%%

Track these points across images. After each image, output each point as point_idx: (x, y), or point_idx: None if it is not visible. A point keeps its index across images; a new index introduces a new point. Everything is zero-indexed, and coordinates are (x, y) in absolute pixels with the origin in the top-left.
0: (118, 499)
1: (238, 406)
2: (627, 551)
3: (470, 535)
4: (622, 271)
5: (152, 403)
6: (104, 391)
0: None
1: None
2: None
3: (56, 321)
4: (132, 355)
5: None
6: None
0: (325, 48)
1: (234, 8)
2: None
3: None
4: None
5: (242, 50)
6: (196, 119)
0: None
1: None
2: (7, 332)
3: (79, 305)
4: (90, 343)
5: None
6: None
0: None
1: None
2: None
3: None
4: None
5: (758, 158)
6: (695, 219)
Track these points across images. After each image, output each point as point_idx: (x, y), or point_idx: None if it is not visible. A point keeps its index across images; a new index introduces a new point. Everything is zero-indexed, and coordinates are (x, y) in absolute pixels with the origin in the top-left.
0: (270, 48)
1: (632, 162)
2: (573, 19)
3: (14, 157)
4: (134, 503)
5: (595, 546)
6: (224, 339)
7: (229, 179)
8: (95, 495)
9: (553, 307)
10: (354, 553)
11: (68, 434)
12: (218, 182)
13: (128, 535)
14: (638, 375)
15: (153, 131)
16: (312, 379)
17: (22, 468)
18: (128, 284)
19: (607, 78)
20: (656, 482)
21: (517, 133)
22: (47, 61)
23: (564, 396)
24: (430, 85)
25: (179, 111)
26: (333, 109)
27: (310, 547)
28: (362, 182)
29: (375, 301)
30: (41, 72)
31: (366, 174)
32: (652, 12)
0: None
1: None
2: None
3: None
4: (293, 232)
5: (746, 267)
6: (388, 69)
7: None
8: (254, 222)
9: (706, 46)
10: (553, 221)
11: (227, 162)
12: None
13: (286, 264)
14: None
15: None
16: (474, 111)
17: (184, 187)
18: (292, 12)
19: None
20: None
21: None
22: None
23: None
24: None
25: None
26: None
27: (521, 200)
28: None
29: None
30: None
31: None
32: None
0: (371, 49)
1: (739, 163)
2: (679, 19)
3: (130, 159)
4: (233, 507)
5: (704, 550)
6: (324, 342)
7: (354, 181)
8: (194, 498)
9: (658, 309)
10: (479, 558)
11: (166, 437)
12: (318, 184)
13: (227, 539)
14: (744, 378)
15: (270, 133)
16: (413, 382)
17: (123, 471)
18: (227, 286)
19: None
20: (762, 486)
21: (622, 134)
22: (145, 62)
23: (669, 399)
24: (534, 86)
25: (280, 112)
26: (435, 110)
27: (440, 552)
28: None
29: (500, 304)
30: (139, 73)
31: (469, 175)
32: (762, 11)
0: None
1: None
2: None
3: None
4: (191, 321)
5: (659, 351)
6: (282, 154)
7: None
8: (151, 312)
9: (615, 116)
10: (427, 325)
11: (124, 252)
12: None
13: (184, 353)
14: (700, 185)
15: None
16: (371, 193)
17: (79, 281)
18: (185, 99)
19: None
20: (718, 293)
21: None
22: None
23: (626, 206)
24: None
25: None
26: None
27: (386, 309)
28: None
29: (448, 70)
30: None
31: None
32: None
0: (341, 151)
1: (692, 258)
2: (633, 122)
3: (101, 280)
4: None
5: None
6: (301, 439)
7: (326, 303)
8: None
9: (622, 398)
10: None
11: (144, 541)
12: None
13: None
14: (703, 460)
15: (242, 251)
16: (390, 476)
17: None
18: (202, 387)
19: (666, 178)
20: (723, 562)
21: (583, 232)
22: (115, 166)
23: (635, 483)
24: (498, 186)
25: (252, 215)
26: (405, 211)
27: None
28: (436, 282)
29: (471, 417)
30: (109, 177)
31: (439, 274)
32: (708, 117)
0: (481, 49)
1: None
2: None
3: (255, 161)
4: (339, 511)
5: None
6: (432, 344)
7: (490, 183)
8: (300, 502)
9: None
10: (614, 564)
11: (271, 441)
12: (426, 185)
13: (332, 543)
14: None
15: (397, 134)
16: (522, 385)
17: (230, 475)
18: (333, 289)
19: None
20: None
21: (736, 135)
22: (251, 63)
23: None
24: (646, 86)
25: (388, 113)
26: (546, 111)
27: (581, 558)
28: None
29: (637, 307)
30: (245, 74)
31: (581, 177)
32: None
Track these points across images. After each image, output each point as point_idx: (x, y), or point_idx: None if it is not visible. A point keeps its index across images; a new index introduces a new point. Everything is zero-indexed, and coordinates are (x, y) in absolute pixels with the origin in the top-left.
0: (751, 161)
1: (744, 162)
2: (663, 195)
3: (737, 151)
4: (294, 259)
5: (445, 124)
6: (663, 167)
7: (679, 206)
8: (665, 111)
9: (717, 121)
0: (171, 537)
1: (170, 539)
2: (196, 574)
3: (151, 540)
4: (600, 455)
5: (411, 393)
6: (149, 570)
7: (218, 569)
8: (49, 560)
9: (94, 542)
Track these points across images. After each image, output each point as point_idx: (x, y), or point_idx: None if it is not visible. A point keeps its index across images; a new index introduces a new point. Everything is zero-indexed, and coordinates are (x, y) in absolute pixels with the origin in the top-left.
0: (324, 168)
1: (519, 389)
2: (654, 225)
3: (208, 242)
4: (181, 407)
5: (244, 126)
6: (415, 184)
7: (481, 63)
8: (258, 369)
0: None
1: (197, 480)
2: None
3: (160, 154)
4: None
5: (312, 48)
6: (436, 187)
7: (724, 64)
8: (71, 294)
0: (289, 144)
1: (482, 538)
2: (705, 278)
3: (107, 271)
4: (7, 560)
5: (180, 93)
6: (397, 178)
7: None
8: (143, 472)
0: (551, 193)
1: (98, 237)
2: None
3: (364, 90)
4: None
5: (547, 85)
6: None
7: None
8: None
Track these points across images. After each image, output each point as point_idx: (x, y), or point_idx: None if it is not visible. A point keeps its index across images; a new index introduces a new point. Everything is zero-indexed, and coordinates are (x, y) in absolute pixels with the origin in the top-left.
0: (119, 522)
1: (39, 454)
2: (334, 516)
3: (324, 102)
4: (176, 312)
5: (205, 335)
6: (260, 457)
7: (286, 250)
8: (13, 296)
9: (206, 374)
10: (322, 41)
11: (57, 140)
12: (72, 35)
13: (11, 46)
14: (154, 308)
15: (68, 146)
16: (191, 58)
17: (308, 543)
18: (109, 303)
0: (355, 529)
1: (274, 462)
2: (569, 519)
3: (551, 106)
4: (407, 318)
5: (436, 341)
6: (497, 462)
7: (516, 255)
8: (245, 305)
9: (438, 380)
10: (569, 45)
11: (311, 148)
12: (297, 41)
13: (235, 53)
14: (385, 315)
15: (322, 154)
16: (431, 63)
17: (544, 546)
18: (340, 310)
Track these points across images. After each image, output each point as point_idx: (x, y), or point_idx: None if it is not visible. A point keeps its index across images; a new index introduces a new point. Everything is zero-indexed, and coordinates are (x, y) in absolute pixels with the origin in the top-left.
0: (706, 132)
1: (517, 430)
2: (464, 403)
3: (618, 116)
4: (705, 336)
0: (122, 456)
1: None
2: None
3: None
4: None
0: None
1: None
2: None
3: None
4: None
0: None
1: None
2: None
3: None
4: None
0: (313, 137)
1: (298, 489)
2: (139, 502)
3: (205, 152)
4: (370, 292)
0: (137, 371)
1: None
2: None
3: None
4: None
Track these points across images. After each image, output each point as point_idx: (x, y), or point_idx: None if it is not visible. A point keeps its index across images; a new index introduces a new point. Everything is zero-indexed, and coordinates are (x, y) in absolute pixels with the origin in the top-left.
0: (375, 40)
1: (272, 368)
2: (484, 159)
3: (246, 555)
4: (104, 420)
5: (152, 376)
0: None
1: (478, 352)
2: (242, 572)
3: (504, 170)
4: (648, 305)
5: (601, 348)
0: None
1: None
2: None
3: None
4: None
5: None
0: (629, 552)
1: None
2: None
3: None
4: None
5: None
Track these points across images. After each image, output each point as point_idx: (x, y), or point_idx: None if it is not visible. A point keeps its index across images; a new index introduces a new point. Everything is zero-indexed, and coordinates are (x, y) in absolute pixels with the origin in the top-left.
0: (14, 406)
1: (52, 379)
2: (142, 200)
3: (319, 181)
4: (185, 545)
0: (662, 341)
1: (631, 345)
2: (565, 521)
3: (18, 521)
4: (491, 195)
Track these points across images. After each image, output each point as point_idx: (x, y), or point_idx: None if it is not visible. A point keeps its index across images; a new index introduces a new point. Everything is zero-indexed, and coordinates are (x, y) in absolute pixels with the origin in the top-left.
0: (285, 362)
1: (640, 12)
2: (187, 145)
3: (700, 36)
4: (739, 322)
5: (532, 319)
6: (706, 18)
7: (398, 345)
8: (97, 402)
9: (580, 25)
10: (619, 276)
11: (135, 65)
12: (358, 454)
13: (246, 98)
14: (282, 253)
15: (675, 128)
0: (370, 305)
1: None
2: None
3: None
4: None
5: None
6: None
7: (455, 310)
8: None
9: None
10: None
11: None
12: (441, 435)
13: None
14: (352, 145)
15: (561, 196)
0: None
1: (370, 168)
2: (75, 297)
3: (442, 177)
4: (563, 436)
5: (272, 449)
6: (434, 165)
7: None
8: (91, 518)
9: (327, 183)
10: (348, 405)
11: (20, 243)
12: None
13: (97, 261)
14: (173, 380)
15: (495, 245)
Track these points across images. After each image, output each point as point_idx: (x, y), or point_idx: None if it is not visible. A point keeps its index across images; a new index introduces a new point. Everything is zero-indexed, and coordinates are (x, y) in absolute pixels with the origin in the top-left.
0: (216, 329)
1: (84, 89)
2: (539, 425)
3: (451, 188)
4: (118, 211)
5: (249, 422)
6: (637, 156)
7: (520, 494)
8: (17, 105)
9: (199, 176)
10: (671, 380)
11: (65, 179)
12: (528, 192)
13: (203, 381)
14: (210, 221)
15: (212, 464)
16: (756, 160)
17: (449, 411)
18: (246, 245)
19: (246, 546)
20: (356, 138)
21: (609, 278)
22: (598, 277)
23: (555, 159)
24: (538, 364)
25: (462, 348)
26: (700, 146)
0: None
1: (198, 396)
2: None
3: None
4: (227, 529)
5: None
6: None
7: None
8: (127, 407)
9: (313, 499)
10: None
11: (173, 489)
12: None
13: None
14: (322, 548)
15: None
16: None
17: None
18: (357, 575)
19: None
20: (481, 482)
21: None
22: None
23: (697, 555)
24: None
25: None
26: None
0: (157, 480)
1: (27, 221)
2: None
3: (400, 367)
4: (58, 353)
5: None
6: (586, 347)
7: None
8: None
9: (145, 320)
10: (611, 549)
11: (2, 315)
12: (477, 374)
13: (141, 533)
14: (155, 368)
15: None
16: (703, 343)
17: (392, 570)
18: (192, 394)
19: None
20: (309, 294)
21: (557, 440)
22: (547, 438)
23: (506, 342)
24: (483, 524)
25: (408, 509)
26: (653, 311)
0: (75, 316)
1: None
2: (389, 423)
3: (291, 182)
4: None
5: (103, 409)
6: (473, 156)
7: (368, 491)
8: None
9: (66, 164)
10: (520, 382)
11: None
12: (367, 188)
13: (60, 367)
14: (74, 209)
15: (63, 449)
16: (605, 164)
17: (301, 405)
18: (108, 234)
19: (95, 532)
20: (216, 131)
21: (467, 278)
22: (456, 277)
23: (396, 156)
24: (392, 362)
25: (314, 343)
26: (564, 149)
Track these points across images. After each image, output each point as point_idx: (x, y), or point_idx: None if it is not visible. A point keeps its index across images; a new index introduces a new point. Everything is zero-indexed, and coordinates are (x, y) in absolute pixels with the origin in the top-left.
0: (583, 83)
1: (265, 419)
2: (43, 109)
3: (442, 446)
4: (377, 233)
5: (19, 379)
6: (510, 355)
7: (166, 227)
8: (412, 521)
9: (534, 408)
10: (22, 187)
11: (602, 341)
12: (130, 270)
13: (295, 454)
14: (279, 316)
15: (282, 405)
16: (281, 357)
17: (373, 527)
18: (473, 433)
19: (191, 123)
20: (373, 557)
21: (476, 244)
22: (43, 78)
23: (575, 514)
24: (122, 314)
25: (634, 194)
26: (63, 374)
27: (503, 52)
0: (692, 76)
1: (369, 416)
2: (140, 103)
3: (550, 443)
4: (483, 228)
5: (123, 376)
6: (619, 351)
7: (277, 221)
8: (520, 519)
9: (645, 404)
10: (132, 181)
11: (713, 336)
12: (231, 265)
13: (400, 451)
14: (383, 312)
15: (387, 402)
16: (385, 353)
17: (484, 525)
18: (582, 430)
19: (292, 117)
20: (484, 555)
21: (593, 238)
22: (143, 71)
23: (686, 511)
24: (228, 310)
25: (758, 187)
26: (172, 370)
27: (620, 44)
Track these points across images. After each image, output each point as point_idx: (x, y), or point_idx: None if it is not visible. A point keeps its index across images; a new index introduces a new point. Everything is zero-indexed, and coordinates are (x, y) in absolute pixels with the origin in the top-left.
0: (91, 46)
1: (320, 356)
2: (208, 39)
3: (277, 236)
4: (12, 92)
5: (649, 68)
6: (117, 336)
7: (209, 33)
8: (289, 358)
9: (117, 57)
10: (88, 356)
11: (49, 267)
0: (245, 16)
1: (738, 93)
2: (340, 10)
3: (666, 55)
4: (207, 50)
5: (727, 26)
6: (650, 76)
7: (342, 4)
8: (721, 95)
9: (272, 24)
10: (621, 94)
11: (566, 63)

%%

**EXERCISE INSTRUCTIONS:**
Copy the records from their first line through the line containing "6: (695, 219)", both included, swapping "absolute pixels" for "raw pixel units" and changing nothing else.

**EXERCISE SOLUTION:**
Track these points across images. After each image, output each point as point_idx: (x, y), or point_idx: None if it is not visible. A point keeps its index across images; a new index introduces a new point. Everything is zero-indexed, and coordinates are (x, y) in raw pixel units with the origin in the top-left.
0: (118, 499)
1: (238, 406)
2: (627, 551)
3: (470, 535)
4: (622, 271)
5: (152, 403)
6: (104, 391)
0: None
1: None
2: None
3: (56, 321)
4: (132, 355)
5: None
6: None
0: (325, 48)
1: (234, 8)
2: None
3: None
4: None
5: (242, 50)
6: (196, 119)
0: None
1: None
2: (7, 332)
3: (79, 305)
4: (90, 343)
5: None
6: None
0: None
1: None
2: None
3: None
4: None
5: (758, 158)
6: (695, 219)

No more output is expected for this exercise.